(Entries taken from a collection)
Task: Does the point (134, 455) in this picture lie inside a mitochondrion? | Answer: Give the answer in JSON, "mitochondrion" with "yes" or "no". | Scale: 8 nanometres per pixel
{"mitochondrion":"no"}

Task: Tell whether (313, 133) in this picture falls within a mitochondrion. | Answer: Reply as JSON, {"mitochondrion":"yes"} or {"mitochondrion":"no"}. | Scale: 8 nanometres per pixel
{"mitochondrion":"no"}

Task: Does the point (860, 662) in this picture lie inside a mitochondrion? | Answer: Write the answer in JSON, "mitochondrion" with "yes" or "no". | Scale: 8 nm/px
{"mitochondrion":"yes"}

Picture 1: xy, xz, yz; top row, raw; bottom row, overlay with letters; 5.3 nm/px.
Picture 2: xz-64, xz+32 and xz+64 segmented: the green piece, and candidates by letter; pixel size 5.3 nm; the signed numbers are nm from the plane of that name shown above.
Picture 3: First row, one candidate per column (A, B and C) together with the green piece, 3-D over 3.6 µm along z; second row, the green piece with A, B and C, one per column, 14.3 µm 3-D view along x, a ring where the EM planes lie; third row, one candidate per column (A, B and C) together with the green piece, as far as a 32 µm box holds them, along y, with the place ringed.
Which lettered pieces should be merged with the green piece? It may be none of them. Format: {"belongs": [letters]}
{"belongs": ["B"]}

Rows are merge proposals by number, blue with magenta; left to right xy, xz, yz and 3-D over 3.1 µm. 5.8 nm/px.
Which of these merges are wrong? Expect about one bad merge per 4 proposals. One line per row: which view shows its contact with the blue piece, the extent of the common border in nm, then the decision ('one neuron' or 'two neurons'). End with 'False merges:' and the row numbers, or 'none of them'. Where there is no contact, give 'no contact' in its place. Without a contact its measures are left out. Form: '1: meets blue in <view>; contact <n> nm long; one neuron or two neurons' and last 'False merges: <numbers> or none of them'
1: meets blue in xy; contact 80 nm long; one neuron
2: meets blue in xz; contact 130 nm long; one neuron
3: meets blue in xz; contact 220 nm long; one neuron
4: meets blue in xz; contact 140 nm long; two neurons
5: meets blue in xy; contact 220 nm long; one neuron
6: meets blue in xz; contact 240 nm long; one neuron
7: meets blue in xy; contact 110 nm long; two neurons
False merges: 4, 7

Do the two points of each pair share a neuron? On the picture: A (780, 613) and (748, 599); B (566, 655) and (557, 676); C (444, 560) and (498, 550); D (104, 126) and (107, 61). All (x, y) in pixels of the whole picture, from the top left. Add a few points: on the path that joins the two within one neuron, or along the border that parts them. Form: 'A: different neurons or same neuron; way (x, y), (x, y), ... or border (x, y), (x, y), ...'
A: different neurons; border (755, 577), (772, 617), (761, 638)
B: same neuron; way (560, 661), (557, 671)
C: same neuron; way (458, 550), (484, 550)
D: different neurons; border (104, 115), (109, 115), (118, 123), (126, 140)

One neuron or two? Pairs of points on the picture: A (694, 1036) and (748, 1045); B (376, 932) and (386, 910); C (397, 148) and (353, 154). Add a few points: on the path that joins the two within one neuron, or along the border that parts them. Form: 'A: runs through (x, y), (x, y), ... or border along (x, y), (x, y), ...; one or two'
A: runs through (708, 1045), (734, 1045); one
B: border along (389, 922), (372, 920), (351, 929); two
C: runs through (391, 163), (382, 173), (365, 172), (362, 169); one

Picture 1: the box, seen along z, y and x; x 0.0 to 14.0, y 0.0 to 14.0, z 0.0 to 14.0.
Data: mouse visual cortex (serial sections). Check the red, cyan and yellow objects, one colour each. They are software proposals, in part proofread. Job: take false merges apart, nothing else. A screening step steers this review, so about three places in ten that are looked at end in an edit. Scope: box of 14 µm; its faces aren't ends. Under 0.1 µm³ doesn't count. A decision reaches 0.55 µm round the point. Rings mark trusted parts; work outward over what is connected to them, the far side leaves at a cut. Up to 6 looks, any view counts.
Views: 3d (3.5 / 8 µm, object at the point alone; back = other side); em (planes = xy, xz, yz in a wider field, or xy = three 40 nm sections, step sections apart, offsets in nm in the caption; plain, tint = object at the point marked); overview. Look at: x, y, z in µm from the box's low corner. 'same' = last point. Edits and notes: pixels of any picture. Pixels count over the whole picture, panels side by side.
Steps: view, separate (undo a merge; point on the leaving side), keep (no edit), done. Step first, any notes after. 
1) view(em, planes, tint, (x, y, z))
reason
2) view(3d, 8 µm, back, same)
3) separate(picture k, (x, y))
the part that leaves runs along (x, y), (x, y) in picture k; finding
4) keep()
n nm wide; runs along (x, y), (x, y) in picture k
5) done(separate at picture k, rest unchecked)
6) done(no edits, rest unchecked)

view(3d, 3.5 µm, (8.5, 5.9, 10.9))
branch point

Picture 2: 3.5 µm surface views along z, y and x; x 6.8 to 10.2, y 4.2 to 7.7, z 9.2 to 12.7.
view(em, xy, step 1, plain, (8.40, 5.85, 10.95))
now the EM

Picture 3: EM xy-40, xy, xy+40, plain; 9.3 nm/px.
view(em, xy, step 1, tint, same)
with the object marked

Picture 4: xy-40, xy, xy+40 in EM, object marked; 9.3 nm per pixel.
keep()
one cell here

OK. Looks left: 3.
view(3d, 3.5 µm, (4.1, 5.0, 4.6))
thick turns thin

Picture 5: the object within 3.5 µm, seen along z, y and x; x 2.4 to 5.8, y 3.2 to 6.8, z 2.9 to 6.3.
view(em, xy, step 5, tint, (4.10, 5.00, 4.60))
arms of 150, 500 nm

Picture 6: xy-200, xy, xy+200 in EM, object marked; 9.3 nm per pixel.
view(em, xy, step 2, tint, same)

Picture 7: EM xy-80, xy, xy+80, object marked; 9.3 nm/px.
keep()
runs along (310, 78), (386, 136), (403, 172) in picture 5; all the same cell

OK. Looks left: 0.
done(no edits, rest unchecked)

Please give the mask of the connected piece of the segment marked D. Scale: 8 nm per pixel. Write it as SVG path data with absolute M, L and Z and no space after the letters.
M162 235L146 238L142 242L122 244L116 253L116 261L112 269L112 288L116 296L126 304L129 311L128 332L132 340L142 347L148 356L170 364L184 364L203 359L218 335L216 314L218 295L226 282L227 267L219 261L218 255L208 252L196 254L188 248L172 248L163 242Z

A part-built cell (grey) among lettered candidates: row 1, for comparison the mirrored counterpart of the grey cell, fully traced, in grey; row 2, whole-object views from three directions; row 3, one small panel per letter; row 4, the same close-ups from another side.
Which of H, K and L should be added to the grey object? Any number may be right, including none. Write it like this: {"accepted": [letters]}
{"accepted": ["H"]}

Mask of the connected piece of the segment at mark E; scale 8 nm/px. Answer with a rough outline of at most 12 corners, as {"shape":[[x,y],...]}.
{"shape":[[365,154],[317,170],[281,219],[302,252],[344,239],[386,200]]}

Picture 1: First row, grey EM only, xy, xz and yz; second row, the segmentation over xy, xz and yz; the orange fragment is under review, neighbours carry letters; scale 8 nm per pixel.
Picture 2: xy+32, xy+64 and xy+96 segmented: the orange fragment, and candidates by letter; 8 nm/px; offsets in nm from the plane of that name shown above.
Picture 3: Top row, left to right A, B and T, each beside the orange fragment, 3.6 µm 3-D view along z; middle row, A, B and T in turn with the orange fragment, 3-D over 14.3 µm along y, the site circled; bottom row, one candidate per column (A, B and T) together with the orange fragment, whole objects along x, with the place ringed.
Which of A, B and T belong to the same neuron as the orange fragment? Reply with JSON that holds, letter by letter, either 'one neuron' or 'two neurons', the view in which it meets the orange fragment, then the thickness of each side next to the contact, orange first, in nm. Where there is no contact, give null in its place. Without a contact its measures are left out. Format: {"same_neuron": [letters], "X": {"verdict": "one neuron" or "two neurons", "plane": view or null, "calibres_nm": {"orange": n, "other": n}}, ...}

Task directions: Copy word for word the stretch of entries above from the line that has "Please give the" through the line that has "Picture 3: Top", both ends included, and nothing outside it.

Solution below:
Please give the mask of the connected piece of the segment marked D. Scale: 8 nm per pixel. Write it as SVG path data with absolute M, L and Z and no space after the letters.
M162 235L146 238L142 242L122 244L116 253L116 261L112 269L112 288L116 296L126 304L129 311L128 332L132 340L142 347L148 356L170 364L184 364L203 359L218 335L216 314L218 295L226 282L227 267L219 261L218 255L208 252L196 254L188 248L172 248L163 242Z

A part-built cell (grey) among lettered candidates: row 1, for comparison the mirrored counterpart of the grey cell, fully traced, in grey; row 2, whole-object views from three directions; row 3, one small panel per letter; row 4, the same close-ups from another side.
Which of H, K and L should be added to the grey object? Any number may be right, including none. Write it like this: {"accepted": [letters]}
{"accepted": ["H"]}

Mask of the connected piece of the segment at mark E; scale 8 nm/px. Answer with a rough outline of at most 12 corners, as {"shape":[[x,y],...]}.
{"shape":[[365,154],[317,170],[281,219],[302,252],[344,239],[386,200]]}

Picture 1: First row, grey EM only, xy, xz and yz; second row, the segmentation over xy, xz and yz; the orange fragment is under review, neighbours carry letters; scale 8 nm per pixel.
Picture 2: xy+32, xy+64 and xy+96 segmented: the orange fragment, and candidates by letter; 8 nm/px; offsets in nm from the plane of that name shown above.
Picture 3: Top row, left to right A, B and T, each beside the orange fragment, 3.6 µm 3-D view along z; middle row, A, B and T in turn with the orange fragment, 3-D over 14.3 µm along y, the site circled; bottom row, one candidate per column (A, B and T) together with the orange fragment, whole objects along x, with the place ringed.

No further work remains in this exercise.